=== WRITTEN TASK ===
The answer should be a faithful retyping of the records that follow, pictures excluded.

=== TASK INPUTS ===
********

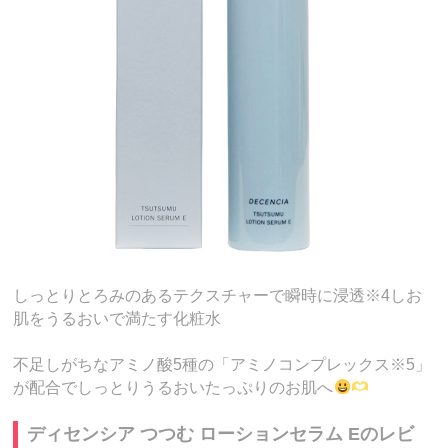
しっとりとろみのあるテクスチャーで瞬時に浸透※4しお
肌をうるおいで満たす化粧水
不足しがちなアミノ酸5種の「アミノコンプレックス※5」
が配合でしっとりうるおいたっぷりのお肌へ
ディセンシア つつむ ローションセラム Eのレビ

********

=== RESULT ===
しっとりとろみのあるテクスチャーで瞬時に浸透※4しお
肌をうるおいで満たす化粧水
不足しがちなアミノ酸5種の「アミノコンプレックス※5」
が配合でしっとりうるおいたっぷりのお肌へ
ディセンシア つつむ ローションセラム Eのレビ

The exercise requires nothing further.